La revue n° 59 Séquences

Séquences

Fabre-Arsène Dulac

Trois Rêves
(chopped and screwed)

.Rêve de menthe

J’ai rêvé qu’Uma Thurman m’offrait un bonbon à la menthe. Elle me l’offrit en pleurant, je le pris en hoquetant ; et je pris des deux mains ce mets minuscule, comme pour saisir un lourd plat de Byzance.

.Rêve de politesse

J’ai rêvé que Rihanna reprenait mon éducation depuis le début. Fessant mes fesses avec ardeur. Pour m’apprendre des choses essentielles dans la vie ; comme dire bonjour, merci et s’il vous plaît.

.Rêve de colle

J’ai rêvé qu’il pleuvait de la colle. Que je restais collé à une belle inconnue, très douce (nez contre nez, bouche contre bouche). Et que les méchantes personnes qui tentaient de nous séparer dans le rêve se débattaient, impuissantes, à vingt mètres de nous, collées à l’asphalte.

 

 

 

Les choses innommées

Que les choses soient, sans qu’on les nomme… Laissons les choses innommées.

Ne nommons pas amour les caresses, ne nommons pas joie nos rires, ou que ce fut un baiser, ce jour où nos lèvres se collèrent. Ne nommons pas humour nos blagues, disputes nos colères, ne nous disons ni amants ni amis, parlons la douce langue qu’est le silence. Parle sans que je n’entende, écoute sans que je n’articule, et des mots sourdront sans qu’on ne les dise, comme sortis des bords d’un abîme. Que les choses soient, sans qu’on les nomme. Laissons les choses innommées

 

 

 

Insomnie

Pas possible que je dorme, plutôt qu’entendre. Qui est ce chanteur dans la nuit ? Qui gêne sans qu’il n’agace, apaise sans qu’il n’apaise… Qui est ce garçon qu’on acclame ? Rien qui m’étonne dans ce qu’il chante, rien d’inédit ni d’étrange. Il puise dans les plus vieux des chants d’amour, dans les plus nègres des chants nègres… Rien que l’antique et le beau…
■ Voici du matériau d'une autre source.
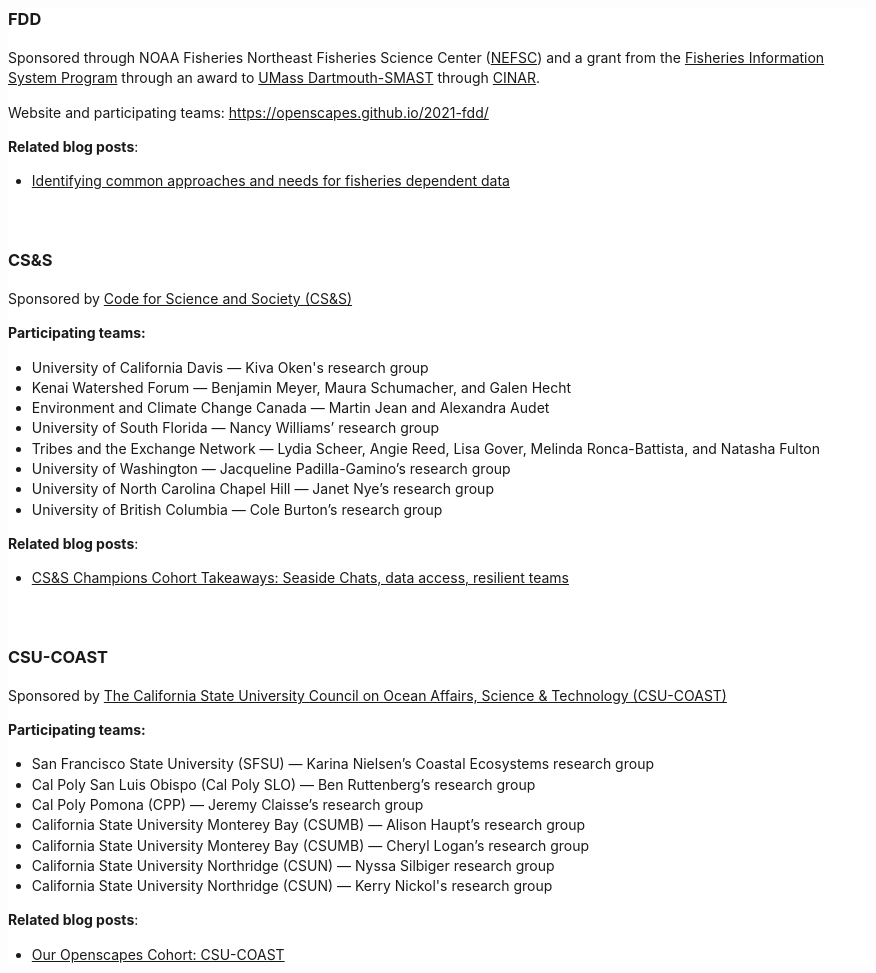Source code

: ### FDD
Sponsored through NOAA Fisheries Northeast Fisheries Science Center ([NEFSC](https://www.fisheries.noaa.gov/about/northeast-fisheries-science-center)) and a grant from the [Fisheries Information System Program](https://www.fisheries.noaa.gov/national/commercial-fishing/fisheries-information-system-program) through an award to [UMass Dartmouth-SMAST](https://www.umassd.edu/smast/) through [CINAR](http://www.cinar.org/).

Website and participating teams: <https://openscapes.github.io/2021-fdd/>

**Related blog posts**: 

- [Identifying common approaches and needs for fisheries dependent data](https://www.openscapes.org/blog/2021/11/12/fdd-champions/)

<br>

### CS&S 
Sponsored by [Code for Science and Society (CS&S)](https://eventfund.codeforscience.org/)

**Participating teams:** 

- University of California Davis — Kiva Oken's research group
- Kenai Watershed Forum — Benjamin Meyer, Maura Schumacher, and Galen Hecht
- Environment and Climate Change Canada — Martin Jean and Alexandra Audet
- University of South Florida — Nancy Williams’ research group
- Tribes and the Exchange Network — Lydia Scheer, Angie Reed, Lisa Gover, Melinda Ronca-Battista, and Natasha Fulton
- University of Washington — Jacqueline Padilla-Gamino’s research group
- University of North Carolina Chapel Hill — Janet Nye’s research group
- University of British Columbia — Cole Burton’s research group 

**Related blog posts**: 

- [CS&S Champions Cohort Takeaways: Seaside Chats, data access, resilient teams](https://www.openscapes.org/blog/2021/07/13/css-cohort/)

<br>

### CSU-COAST
Sponsored by [The California State University Council on Ocean Affairs, Science & Technology (CSU-COAST)](https://www2.calstate.edu/impact-of-the-csu/research/coast)

**Participating teams:** 

- San Francisco State University (SFSU) — Karina Nielsen’s Coastal Ecosystems research group 
- Cal Poly San Luis Obispo (Cal Poly SLO) — Ben Ruttenberg’s research group  
- Cal Poly Pomona (CPP) — Jeremy Claisse’s research group 
- California State University Monterey Bay (CSUMB) — Alison Haupt’s research group
- California State University Monterey Bay (CSUMB) — Cheryl Logan’s research group 
- California State University Northridge (CSUN) — Nyssa Silbiger research group 
- California State University Northridge (CSUN) — Kerry Nickol's research group 


**Related blog posts**: 

- [Our Openscapes Cohort: CSU-COAST](https://www.openscapes.org/blog/2021/07/08/csu-coast-cohort/)
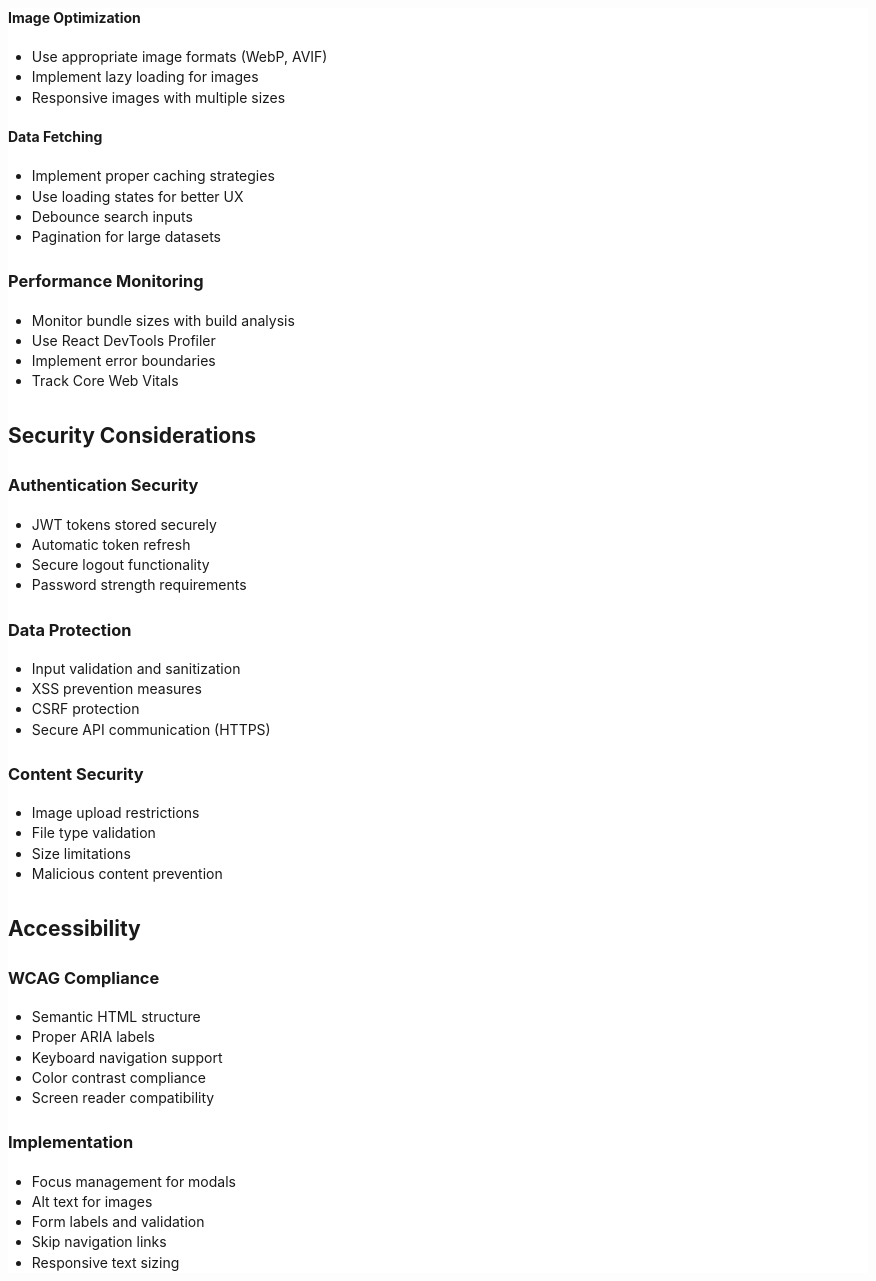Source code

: #### Image Optimization
- Use appropriate image formats (WebP, AVIF)
- Implement lazy loading for images
- Responsive images with multiple sizes

#### Data Fetching
- Implement proper caching strategies
- Use loading states for better UX
- Debounce search inputs
- Pagination for large datasets

### Performance Monitoring
- Monitor bundle sizes with build analysis
- Use React DevTools Profiler
- Implement error boundaries
- Track Core Web Vitals

## Security Considerations

### Authentication Security
- JWT tokens stored securely
- Automatic token refresh
- Secure logout functionality
- Password strength requirements

### Data Protection
- Input validation and sanitization
- XSS prevention measures
- CSRF protection
- Secure API communication (HTTPS)

### Content Security
- Image upload restrictions
- File type validation
- Size limitations
- Malicious content prevention

## Accessibility

### WCAG Compliance
- Semantic HTML structure
- Proper ARIA labels
- Keyboard navigation support
- Color contrast compliance
- Screen reader compatibility

### Implementation
- Focus management for modals
- Alt text for images
- Form labels and validation
- Skip navigation links
- Responsive text sizing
Mais, tandis que j’écoute, tout m’étonne. Tout m’étonne dans le connu. Et je souris comme un innocent, comme qui n’a jamais tué, jamais pillé, jamais pillé, jamais pendu ! Et tandis que j’écoute tout m’étonne. Ils ont pris la musique de mon cœur, si bien que je n’aime plus, ils ont pris le bonheur… Ne sais-je pas que sa voix est belle ? Ne sais-je pas qu’il excelle ? Mais comment jouirais-je comme avant ? Comment serais-je heureux ? Comment serais-je bon ? Alors qu’il n’est plus d’innocence, plus d’abandon, plus d’enfance, plus de bonheur, ils ont pris la musique de mon cœur.